My question: WTVE 51 is currently carried in Comcast in Cumberland and Atlantic County. That includes Atlantic City, a good 100 miles away from Reading,PA. However WTVE does not have carriage on Comcast in Camden or Burlington Counties (closer-only 50 miles away), or on Dish Network (POP in Pennsauken - Camden Co.) or DirecTV in Philly.

I do know in Atlantic and Cumberland Counties, the cable system was originally Suburban Cable. While Comcast refused carrying WTVE that far away, Suburban agreed to its carriage. But this was along time ago and when WTVE had different programming format.

How much does WTVE 51 pay to keep their signal that far out in the Atlantic County area? I cant imagine WTVE 51 still benefiting from getting cable carriage that far when they just run Shop At Home. Shop At Home must be compensating these stations very well to stay on the air!! WPSJ a Hammonton low power station, and WWAC also air Shop At Home. And Dish and DirecTV customers of course have access to the national feed.

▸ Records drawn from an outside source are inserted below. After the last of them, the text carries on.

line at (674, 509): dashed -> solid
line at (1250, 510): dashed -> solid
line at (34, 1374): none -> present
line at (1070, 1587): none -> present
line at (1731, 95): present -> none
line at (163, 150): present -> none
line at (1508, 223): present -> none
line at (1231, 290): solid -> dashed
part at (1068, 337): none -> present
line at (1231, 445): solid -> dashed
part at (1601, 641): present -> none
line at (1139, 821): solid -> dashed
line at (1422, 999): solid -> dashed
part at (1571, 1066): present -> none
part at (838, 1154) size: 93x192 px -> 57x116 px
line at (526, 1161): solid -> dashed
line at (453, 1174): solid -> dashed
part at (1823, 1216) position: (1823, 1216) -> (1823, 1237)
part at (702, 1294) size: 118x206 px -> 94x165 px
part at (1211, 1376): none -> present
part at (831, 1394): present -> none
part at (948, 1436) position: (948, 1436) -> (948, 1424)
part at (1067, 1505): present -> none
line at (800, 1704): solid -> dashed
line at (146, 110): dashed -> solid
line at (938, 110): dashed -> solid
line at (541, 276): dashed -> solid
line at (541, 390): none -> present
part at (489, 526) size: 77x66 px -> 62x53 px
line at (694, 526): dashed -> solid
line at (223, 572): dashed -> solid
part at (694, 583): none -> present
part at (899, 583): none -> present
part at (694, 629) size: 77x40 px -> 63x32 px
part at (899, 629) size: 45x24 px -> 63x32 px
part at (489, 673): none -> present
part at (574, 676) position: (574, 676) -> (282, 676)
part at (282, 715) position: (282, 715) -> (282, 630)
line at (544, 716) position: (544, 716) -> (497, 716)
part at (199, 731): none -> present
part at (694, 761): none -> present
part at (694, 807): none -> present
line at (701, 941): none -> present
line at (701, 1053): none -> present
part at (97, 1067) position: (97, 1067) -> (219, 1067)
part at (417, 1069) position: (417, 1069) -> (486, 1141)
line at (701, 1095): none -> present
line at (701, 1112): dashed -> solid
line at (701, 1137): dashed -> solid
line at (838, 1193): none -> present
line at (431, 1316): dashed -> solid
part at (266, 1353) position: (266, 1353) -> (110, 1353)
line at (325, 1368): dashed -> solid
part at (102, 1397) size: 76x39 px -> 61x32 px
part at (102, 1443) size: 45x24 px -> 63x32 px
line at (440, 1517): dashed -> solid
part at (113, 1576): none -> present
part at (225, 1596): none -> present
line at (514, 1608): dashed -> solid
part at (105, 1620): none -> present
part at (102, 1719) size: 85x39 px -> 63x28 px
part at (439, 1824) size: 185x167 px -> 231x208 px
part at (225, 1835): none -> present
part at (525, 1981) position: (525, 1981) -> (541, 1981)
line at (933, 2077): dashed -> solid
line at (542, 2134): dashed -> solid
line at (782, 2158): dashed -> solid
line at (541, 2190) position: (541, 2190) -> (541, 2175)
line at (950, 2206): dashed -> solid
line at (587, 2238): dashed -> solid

When Comcast acquired Suburban Cable, are they obligated to still carry WTVE? I do know its the same DMA (Philadelphia), but WTVE is 100 miles away from Atlantic County and Atlantic City, doesnt send a Grade B, and offers no local programming to that county. It seems odd to me that WTVE has carriage further away the Jersey Shore but still lacks carriage closer to philly(in Camden/Burlington Counties and by both DBS providers POPs), which are only 50 miles from Reading.

How much does Shop At Home and Family Net pay these stations to stay on the air? If these stations need to stay profitable, and airing B&W cinemas, reruns, movies, and newscasts arent working how is SAH working?

Another interesting news:

A low power station in Wichita,TX adds news:
http://www.kansas.com/mld/kansas/entertainment/4920537.htm

How do some stations afford this(or get advertisers to support this), when they are low power and dont even have cable carriage but full power commercial stations that have cable & DBS carriage cant afford to do news to their city of license? I can only wonder how many people are buying products from Shop At Home in my area! for a station to choose Shop At Home and its compensation.


----------



## Guest (Jan 14, 2003)

WBPH 60 has also been showing some Lafayette University sports. They had 9 football games on this past season and have 11 basketball games scheduled for the current season.


----------



## Guest (Jan 14, 2003)

I thought so!!

I saw this one night on my pocket television but I checked yahoo listings for WBPH and it didnt show. I get WLVT 39, WBPH 60 and WFMZ 69 usually at night and regularly with my outdoor antenna. WTVE 51 is little harder to get.


----------



## Guest (Jan 14, 2003)

Here is Lafayette's Mens Basketball Schedule

http://goleopards.ocsn.com/sports/m-baskbl/sched/lafa-m-baskbl-sched.html


----------